Some fishermen altered their presentations or changed rigs to accommodate the wind. For instance, Alabama fisherman Russ Lane downsized his fishing line from 12-pound-test to 10-pound-test so his crankbait would reach the depth where the fish were even with shorter casts.

"Thursday, it was no problem," added Lane, in fourth place. "I could haul off and throw the 12-pound line as far as I needed to and crank it down to the fish. Friday I couldn't make the long casts upwind, so the answer was to use lighter line that would let the lure get down quicker."

Likewise, Kentucky fisherman Kevin Wirth had no choice but to cast into the wind at his primary spot, but couldn't get the distance he needed to get the big deep-diving crankbaits he was using deep enough. He opted to leave the fish alone until the wind laid around lunchtime. Then he returned to it and caught three solid keepers on deep-diving crankbaits.
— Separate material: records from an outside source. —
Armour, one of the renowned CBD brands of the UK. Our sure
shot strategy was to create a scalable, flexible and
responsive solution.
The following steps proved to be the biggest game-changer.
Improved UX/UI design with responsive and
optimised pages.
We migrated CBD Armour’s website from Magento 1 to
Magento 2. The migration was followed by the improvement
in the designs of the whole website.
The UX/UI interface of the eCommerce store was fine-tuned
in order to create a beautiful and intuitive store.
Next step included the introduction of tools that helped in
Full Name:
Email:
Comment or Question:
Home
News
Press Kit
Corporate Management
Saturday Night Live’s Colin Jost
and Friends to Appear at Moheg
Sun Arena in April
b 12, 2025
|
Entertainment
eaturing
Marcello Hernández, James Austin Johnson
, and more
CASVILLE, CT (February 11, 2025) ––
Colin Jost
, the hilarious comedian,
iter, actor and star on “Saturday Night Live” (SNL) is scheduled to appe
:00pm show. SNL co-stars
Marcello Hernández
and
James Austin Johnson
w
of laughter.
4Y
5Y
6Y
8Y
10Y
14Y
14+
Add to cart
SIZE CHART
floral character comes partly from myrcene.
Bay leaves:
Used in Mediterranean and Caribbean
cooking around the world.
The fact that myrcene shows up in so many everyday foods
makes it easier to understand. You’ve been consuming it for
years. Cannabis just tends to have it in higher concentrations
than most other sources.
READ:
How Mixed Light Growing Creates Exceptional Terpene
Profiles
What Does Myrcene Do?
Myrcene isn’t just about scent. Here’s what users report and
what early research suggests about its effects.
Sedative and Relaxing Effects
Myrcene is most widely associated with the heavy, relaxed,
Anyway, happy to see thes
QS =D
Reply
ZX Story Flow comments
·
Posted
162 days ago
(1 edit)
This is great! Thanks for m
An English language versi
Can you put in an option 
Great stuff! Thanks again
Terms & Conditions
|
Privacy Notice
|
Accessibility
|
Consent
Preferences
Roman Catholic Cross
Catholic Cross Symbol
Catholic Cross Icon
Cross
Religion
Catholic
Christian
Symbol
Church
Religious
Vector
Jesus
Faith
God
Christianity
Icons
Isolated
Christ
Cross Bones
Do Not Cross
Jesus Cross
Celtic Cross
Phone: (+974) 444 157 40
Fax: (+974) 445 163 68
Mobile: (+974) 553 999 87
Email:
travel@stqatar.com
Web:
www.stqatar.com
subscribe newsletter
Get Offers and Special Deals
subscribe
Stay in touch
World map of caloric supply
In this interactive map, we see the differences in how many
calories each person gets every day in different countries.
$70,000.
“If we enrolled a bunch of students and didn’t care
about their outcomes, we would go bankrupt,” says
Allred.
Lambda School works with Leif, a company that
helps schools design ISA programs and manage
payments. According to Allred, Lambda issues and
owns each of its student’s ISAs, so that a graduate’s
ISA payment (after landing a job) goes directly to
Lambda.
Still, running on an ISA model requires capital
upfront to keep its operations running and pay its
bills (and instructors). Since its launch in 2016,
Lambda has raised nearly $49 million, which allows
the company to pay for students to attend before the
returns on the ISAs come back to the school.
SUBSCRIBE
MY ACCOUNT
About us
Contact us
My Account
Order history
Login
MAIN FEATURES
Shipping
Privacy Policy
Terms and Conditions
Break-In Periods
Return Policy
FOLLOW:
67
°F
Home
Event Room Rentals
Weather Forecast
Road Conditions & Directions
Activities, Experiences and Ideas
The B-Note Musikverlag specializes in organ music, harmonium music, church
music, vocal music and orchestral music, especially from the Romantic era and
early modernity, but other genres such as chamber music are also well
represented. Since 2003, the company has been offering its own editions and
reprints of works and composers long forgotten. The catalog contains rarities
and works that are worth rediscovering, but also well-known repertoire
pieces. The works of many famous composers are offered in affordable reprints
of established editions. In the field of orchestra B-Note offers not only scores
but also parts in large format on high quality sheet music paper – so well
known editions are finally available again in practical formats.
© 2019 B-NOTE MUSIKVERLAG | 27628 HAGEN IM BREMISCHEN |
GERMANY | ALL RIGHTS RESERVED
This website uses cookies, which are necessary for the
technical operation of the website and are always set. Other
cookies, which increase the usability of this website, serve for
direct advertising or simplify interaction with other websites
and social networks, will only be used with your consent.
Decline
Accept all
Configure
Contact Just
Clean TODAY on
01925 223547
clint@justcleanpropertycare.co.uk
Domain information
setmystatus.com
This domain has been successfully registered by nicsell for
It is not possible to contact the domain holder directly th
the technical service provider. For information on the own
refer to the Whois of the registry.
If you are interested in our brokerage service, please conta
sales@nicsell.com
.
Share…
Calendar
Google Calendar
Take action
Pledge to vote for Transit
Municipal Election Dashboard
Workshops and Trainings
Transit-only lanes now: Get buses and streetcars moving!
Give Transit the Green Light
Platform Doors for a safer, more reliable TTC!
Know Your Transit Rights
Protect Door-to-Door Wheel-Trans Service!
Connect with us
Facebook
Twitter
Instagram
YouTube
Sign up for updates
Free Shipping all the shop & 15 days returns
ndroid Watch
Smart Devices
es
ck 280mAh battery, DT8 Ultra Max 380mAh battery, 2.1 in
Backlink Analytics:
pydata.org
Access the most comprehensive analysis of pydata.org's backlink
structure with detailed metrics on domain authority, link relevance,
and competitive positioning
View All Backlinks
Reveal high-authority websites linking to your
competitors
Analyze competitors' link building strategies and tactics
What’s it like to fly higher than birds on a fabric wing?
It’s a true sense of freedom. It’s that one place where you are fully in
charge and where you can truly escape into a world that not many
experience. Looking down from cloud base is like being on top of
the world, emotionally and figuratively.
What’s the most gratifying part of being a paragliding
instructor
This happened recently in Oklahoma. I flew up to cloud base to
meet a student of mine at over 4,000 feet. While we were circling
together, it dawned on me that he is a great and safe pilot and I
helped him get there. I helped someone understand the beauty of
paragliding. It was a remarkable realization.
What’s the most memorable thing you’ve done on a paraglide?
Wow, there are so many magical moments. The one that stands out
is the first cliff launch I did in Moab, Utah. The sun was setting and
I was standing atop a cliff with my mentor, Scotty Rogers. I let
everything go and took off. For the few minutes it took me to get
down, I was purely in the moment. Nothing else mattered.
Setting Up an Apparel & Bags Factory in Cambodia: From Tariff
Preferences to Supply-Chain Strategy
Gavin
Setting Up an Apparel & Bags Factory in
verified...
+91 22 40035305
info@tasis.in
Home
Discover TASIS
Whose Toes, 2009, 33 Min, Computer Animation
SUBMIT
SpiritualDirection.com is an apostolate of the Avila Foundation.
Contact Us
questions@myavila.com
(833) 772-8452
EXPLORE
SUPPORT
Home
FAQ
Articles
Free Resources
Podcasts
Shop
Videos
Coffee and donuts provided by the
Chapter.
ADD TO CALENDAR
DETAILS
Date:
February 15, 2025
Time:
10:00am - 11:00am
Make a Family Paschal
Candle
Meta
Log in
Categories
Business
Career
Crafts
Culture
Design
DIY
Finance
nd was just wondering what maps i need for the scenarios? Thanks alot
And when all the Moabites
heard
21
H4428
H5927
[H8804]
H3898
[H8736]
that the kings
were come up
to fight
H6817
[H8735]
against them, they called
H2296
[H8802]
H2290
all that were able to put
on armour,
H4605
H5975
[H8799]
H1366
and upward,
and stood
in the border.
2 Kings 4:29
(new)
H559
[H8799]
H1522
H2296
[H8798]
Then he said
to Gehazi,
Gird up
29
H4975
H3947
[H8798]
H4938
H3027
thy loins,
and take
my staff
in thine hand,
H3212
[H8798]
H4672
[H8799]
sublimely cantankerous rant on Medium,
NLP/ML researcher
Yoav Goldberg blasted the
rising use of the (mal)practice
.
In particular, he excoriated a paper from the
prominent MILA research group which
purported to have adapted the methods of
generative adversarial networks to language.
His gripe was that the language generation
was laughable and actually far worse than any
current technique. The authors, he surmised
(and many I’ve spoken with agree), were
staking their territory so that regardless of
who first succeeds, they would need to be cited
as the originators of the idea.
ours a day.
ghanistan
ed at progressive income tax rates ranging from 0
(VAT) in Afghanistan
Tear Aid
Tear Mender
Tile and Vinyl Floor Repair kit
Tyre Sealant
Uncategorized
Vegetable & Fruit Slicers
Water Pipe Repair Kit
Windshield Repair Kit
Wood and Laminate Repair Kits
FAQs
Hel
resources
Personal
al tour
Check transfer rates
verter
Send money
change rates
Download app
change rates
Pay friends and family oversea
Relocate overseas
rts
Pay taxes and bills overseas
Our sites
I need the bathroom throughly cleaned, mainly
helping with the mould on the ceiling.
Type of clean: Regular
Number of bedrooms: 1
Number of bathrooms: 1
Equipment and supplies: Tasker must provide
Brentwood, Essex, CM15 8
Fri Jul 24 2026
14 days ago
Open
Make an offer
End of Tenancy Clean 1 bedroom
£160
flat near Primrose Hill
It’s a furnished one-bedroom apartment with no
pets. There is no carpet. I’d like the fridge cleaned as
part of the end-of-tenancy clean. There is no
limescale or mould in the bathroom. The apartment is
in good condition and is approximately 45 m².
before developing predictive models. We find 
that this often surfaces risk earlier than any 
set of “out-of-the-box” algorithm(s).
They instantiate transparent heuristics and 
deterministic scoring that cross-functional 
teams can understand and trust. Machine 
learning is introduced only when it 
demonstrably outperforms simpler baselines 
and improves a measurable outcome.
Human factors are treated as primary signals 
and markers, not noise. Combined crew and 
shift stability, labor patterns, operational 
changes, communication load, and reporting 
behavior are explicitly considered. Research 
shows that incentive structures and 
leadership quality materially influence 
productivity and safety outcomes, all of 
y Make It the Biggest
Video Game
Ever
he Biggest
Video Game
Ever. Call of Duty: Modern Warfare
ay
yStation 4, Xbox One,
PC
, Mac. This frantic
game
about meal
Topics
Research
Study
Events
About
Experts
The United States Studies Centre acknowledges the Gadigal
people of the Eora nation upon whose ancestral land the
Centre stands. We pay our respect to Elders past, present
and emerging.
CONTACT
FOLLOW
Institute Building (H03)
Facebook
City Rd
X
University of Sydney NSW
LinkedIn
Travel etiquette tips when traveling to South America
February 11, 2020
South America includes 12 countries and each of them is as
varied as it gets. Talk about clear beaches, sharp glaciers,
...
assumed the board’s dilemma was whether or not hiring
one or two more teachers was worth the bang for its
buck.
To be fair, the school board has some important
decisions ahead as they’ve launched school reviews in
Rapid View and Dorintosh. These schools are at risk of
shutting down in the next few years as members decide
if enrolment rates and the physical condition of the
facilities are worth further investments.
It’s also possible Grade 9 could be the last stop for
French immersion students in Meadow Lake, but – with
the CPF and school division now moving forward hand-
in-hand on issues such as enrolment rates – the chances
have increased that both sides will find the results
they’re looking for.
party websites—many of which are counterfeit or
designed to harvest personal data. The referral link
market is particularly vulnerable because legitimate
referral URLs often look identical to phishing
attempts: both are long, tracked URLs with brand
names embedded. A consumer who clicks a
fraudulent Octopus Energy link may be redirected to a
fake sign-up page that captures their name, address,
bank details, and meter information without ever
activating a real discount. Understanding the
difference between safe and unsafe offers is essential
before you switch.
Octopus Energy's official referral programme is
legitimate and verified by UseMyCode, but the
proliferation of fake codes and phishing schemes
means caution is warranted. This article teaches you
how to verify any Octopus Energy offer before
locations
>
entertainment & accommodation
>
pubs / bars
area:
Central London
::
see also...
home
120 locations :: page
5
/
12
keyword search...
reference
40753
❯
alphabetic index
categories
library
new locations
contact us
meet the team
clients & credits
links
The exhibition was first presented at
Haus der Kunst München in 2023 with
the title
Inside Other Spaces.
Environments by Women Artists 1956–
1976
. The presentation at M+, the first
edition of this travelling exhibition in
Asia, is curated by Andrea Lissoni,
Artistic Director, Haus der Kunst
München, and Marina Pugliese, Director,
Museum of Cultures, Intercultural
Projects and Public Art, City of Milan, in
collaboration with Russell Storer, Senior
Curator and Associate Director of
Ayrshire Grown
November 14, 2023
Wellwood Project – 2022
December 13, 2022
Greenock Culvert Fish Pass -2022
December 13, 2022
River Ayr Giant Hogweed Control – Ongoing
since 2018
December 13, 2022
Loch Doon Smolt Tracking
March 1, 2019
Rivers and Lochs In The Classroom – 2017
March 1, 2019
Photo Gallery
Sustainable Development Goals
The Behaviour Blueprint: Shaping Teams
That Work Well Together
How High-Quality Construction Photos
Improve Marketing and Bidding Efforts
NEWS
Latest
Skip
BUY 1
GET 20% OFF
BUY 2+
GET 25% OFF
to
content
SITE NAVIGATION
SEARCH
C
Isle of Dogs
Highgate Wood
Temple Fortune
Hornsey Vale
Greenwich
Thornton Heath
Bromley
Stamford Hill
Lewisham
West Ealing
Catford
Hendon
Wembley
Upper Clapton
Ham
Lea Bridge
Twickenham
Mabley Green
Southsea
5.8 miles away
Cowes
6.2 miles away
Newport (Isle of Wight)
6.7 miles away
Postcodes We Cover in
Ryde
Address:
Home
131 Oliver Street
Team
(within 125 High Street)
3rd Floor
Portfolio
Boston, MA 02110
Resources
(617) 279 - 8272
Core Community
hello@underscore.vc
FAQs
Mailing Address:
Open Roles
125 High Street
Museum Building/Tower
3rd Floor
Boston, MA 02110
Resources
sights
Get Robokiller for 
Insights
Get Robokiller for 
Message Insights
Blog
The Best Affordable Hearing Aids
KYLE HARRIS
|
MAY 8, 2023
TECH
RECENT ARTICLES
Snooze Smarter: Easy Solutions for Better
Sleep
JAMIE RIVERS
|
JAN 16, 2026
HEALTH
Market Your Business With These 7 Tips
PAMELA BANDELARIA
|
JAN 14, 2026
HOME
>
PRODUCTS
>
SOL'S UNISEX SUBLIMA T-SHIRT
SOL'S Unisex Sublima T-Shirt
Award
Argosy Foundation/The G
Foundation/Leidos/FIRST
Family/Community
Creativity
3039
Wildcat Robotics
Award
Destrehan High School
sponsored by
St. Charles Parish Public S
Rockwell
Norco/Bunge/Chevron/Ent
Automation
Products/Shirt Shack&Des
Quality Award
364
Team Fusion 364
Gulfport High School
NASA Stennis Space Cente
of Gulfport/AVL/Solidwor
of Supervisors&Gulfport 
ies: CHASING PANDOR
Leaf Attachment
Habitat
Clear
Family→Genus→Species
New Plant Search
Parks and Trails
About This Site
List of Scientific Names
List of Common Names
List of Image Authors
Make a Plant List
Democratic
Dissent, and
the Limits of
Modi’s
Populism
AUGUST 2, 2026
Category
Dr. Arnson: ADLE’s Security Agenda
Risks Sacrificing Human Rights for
He wound up in 22nd place.

"The place where I was fishing was shallow enough so that the wind definitely affected the current," noted Aaron Martens, who finished 17th. "The bass would actually reposition in the current, depending on what the wind was doing. I thought I had it figured out finally, but when the wind laid and the current picked up, the fish repositioned again and I spent 15 or 20 minutes trying to find them."

To veterans such as Kevin VanDam, currently in third, dealing with such environmental nuisances as the wind is all in a day's work. Instead of fighting the wind, VanDam positioned his boat so that he could fish perpendicular to it, or lob casts with his Strike King Series 6XD crankbaits that quartered upwind.

"Boat positioning is always a problem in a high wind," said the Michigan pro. "It's not just a problem because it makes it harder to fish and feel your lures, but it moves the fish around. Sometimes the wind is a good thing because it activates fish, if it's not blowing against the current. It did here today; so, yeah, it hurt a lot of us. But that's fishing."